Okay - I logged on this morning - hoping to see some happy faces in the post lines here. Bring on the sunshine & rainbows, damnit!! Where's the happiness? How are all of you doing? WHO'S losing lately? What are you doing with your food/exercise? Share! Beth 'How puzzling all these changes are,' said Alice. 'I'm never sure what I am going to be from one minute to another. However, I've got back to my right size: the next thing is to get into that beautiful garden.' HW- 313 SW- 298 CW- 140 (not weighing - I've gained) GW- 130 http://meltingmama.blogspot.com/ New today...
jennann
on 5/4/05 12:20 pm - Bonifay, FL
Topic: RE: feel like such a failure
Hold your head up don't give up... It will come not as fast as you would like but it will come.. I though forever I would never see 130.. But I think it might happen after all.. I've started walking again for about a month now and the scales have started moving again.. I lost alot before when I was walking and able to swim before it got cold... Thats what I miss being able to swim.. Maybe it will warm up and stay soon... Keep up the exercise and you will see the numbers drop.. Crossing my legs for you... GOOD LUCK TO YOU..... Jennifer 280/153/130
(deactivated member)
on 5/4/05 10:36 am - South of Boston, MA
Topic: RE: feel like such a failure
Amy ((hugs)) Keep track of those inches lost - it's amazing to see the changes... really is... I wish I had tracked it better ... BTW - how does losing 106+ lbs mean you failed?! You're doing it. The race is not always to the swift... but to those who keep on running. ~Author Unknown Beth                                            Success is how high you bounce when you hit bottom.  ~Patton http://meltingmama.blogspot.com/                                            
Amy H.
on 5/4/05 9:01 am - Shenandoah Valley, VA
Topic: feel like such a failure
ok my preop weight was 300;bs, today i am at 194. I feel like such a complete failure. I thought for sure i would be at 150 by now. I didnt start exercise until about a month and a half ago. I know I know that was a huge part of my failure. Since I have been working out still no difference on the scale. I know i have lost some inches, but dang I wanna see 150. Help guys and dolls, im very very sad hugs amy
Larakatya
on 5/4/05 7:31 am - Twin Cities, MN
Topic: RE: Its my one year!!!
I MISSED YOUR ONE YEAR! And you're part of my running inspiration, so I needed to fix that. You're awesome lady, and I'm so proud of you for your hard work on your journey. Keep up your smashing success! Hugs, ~Lara
Dedicated
on 5/4/05 6:52 am - Eleva, WI
Topic: RE: Doing poorly, failing my tool...
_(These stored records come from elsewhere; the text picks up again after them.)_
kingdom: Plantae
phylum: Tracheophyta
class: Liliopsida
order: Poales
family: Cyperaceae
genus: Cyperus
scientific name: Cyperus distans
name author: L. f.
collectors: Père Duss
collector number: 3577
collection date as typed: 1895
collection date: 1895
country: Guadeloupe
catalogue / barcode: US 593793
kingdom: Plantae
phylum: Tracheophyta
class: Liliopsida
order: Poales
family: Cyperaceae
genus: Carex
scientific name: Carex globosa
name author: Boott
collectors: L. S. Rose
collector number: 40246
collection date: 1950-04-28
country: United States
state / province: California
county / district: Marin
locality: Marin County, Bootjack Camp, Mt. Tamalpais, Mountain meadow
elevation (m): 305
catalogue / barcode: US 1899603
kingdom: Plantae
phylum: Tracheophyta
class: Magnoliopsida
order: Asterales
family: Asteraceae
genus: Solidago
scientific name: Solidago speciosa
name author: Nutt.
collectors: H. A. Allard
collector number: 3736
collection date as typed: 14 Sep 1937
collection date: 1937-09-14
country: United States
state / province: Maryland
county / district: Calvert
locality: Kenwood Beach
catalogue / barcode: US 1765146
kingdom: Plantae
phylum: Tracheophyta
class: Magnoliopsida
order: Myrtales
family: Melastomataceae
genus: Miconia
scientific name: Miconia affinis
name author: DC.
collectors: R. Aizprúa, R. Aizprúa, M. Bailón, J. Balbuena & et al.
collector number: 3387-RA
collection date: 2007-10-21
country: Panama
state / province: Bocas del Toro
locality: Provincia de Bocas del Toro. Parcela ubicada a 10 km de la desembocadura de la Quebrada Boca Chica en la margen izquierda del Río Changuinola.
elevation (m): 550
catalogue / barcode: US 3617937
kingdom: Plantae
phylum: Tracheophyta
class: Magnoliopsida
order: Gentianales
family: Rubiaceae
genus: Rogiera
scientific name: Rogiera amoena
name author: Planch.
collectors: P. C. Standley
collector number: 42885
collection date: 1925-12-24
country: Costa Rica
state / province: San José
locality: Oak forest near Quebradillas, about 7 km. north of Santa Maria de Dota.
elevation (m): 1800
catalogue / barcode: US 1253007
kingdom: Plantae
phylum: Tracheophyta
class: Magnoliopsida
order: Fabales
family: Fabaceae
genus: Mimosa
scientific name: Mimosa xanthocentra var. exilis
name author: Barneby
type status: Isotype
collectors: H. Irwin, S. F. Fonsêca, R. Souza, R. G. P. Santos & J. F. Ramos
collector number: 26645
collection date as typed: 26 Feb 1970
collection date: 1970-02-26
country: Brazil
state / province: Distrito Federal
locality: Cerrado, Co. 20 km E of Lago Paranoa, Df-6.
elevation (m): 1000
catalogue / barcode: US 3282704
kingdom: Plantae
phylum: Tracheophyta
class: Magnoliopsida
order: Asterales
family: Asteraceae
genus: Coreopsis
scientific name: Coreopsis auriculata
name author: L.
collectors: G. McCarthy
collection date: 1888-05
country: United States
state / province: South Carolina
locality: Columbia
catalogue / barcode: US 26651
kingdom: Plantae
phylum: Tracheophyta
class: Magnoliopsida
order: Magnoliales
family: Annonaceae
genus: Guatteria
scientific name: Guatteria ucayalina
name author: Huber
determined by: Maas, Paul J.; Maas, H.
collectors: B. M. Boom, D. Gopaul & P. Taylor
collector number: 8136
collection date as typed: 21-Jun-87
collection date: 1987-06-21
Maybe this is year out syndrome! I too have been dealing with old demons in the food world. Ugggh. I needed a "change". This weird life of a post-op RNY person is too normal for me now. I am enrolling in college, once again and will hopefully be attending at least part time in the fall. I switched offices with a girl from work, hoping a change of scenery would improve my boredom at work. I like the job, the people, the pay, but I'm bored out of my mind, there is no challenge. Now I'm considering cutting my hours from 40 to 30, so I can spend more time at home or working on school. I guess I'm bored with my life, so little things annoy me more, then I "nibble". Suppose we'll muddle through!